Серьезное дело превратилось в клоунаду.

— Мой вам совет: возьмите на складе бананов, ананасов и уматывайте отсюда, молодой человек, пока взрослые дяди не пришли, — отечески посоветовал Брехунец, не подозревая, что еще больнее ранит кудинкинское самолюбие. У Кудинкина был высокий голос, и, случалось, по телефону его принимали то за подростка, то за женщину.

Кудинкин полез под мышку за пистолетом, с клацаньем передернул затвор и дал Брехунцу нюхнуть ружейного масла.

— Учти, придурок лагерный, — сказал он Брехунцу, — если я достал оружие, я обычно стреляю.

Эта была чистая правда, но после конфуза с бананом прозвучала она неубедительно.

— Дай патрон пощупать, — потребовал Брехунец. — А то, может, у тебя пистолет газовый.

Дрожа от унижения, Кудинкин выщелкнул из пистолета патрон и сунул Брехунцу в примотанную к телу руку. Его так и подмывало врезать гаду по почкам или вставить ему карандаш между пальцев и надавить. Будь Кудинкин при исполнении, он бы сделал это не задумываясь, как и любой его коллега во всем мире. Но сейчас Кудинкин был сам по себе, не капитан милиции, а частное лицо. Он чувствовал себя неуверенно.

— Это совсем другое дело! Записывай пароль, только подними меня, — покровительственным тоном сказал Брехунец, не иначе как нарочно уронив патрон. Кудинкин нагнулся, подобрал патрон и, кряхтя, поставил кресло с тяжелым Брехунцом.

— Поаккуратней, отрок, — сделал ему замечание Брехунец и стал диктовать: — Ноль двенадцать, триста сорок пять…

На цифре «семь» Кудинкин сообразил, что это простой ряд чисел, но дописал строчку до конца, до девятки. Компьютер, как и следовало ожидать, замигал табличкой: «Введен ошибочный пароль».

— Издеваешься, — отметил Кудинкин.

— Ага, — поддакнул Брехунец. — Зачем тебе пароль? Ты скажи, чо те надо, отрок. Может, без пароля договоримся.

— Пока что нет, не договоримся, — вздохнул Кудинкин и честно раскрыл карты: — Если я скажу сейчас, ты подумаешь, что я прошу слишком много. Сейчас ты несерьезно ко мне относишься. Тянешь время, ждешь: вот придут быки Фиделя, набьют сопляку морду, а то и на нож поставят…

Физиономия у Брехунца стала кислой.

— А ты думал, я об этом не знаю? — проникновенно спросил Кудинкин. — Думал, я шпана несознательная, за бананами полез?! А я, Теодозий Орестович, все знаю: и что ты собрался в бега, и что бананчики не твои, а Фиделя, и что денежку ты ему приготовил… И даже то, что опаздывают его быки минут уже на пятнадцать. Я, Теодозий Орестович, тоже их жду. С томленьем упованья, как сказал классик. Потому что через пять минут после их прихода ты станешь относиться ко мне очень серьезно. Вот тогда я скажу, чо мне надо, и это покажется тебе сущим пустячком.

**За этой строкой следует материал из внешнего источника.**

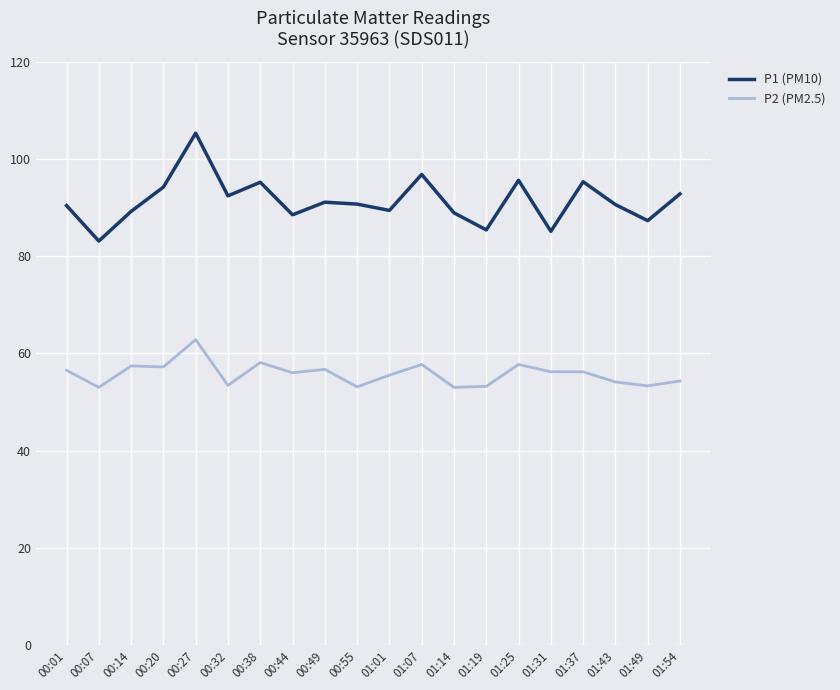

What is the smallest value displayed?

53.0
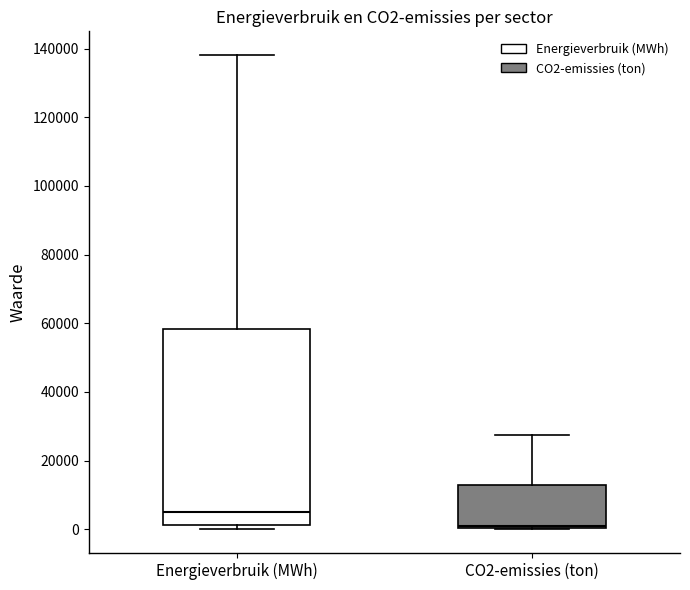

Which box's median line is the highest?

Energieverbruik (MWh)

— Кретин! — простонал Брехунец. — Убегай, пока жив! Хочешь, денег дам? Они же из тебя ремней нарежут, а я, получается, стану соучастником. Мне только этого не хватало — с уголовщиной связываться!

— С насильственным преступлением, — поправил Кудинкин. — А с уголовщиной ты давно связался: раздел восьмой Кодекса, «Преступления в сфере экономики».

Брехунец озадаченно умолк. Профессиональный гимн ментов «Не отпирайся, нам все известно!» был исполнен на твердую четверку, и Кудинкин улыбнулся. Пускай Брехунец теперь помучается: какие такие преступления в сфере экономики, что известно «отроку»? Тем легче он потом расстанется с деньгами.

Еще с четверть часа ждали молча.

— Скучно. У тебя музычки какой-нибудь нет? — беззаботно спросил Кудинкин, чтобы позлить Брехунца, и в этот момент послышались далекие удары по железу.

— Приехали. Сейчас тебе сыграют музычку, — злорадно сказал Брехунец.

Кудинкин залепил ему рот липкой лентой и пошел открывать.


Стальная дверь ныла и дребезжала. Судя по всему, в нее колотили каблуком. Кудинкин поднялся по крутой металлической лестнице с рифлеными ступеньками. Заканчивалась лестница площадкой, маленькой, на ширину распаха двери. Опер глянул вниз и от всей души пожелал, чтобы того, кто будет отсюда падать, звали не Кирилл Алексеевич Кудинкин. От гула ударов у него заложило уши. Засов толщиной в палец начал прогибаться. Бивший в дверь был очень здоровым человеком. Через несколько секунд ему предстояло стать очень больным. Кудинкин не собирался церемониться: быки есть быки, либо ты их, либо они тебя.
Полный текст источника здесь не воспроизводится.